Reflecting on Trump’s authoritarian excesses, Ben-Ghiat written down at that time that “some rules of strongman behavior have not changed”.

Now, as Trump becomes more adamant about sticking to the rules of strongman behavior, he’s getting some mild reprimands from fellow Republicans. For the most part, though, they seem poised to back him again if he seeks the party’s nomination in 2024.

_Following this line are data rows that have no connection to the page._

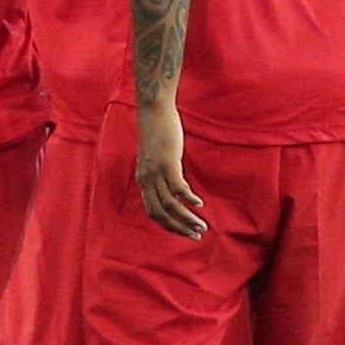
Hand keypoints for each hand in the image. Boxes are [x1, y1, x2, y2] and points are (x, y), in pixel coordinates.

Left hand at [134, 94, 206, 236]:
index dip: (169, 225)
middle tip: (196, 235)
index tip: (184, 232)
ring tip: (202, 225)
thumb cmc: (157, 131)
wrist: (153, 109)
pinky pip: (178, 188)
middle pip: (161, 213)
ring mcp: (155, 172)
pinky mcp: (166, 162)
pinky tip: (199, 203)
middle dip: (179, 227)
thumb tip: (174, 185)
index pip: (153, 212)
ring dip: (187, 218)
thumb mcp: (155, 156)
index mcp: (143, 180)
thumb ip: (161, 172)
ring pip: (170, 205)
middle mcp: (146, 179)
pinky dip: (189, 199)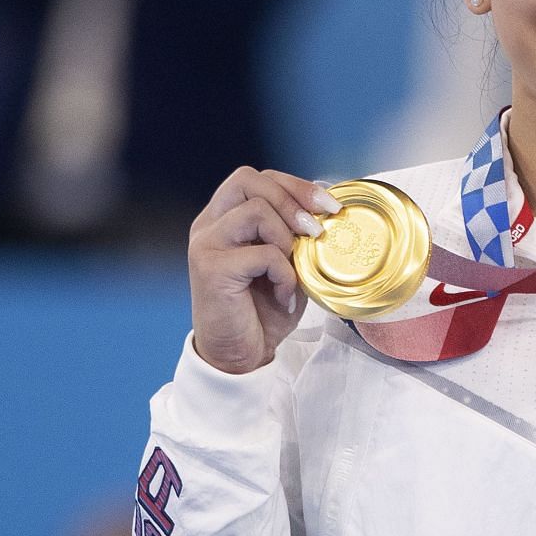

The failure of top Republicans to roll back Trump’s flirtation with authoritarian tactics that encourage comparisons with fascist strategies is one of the reasons Constitutional Attorney John Bonifaz says senior officials from both parties must step up efforts to get the former president off the hook to hold candidacy again.

Bonifaz is president of Free Speech for People, a group that argues that Trump violated Section 3 of the 14th Amendment of the US Constitution. This section prohibits elected officials who have participated in insurrections—or who have aided and comforted insurgents—from holding public office again.

Bonifaz has argued for more than a year that Trump’s actions on Jan. 6, 2021 were sufficient to disqualify him from fresh running for elected office. Now that the former President is emulating Mussolini, Boniface said, “this further demonstrates why election officials across the country must follow the mandate of Section 3 of the 14th Amendment and bar the boss’s instigator from future elections.”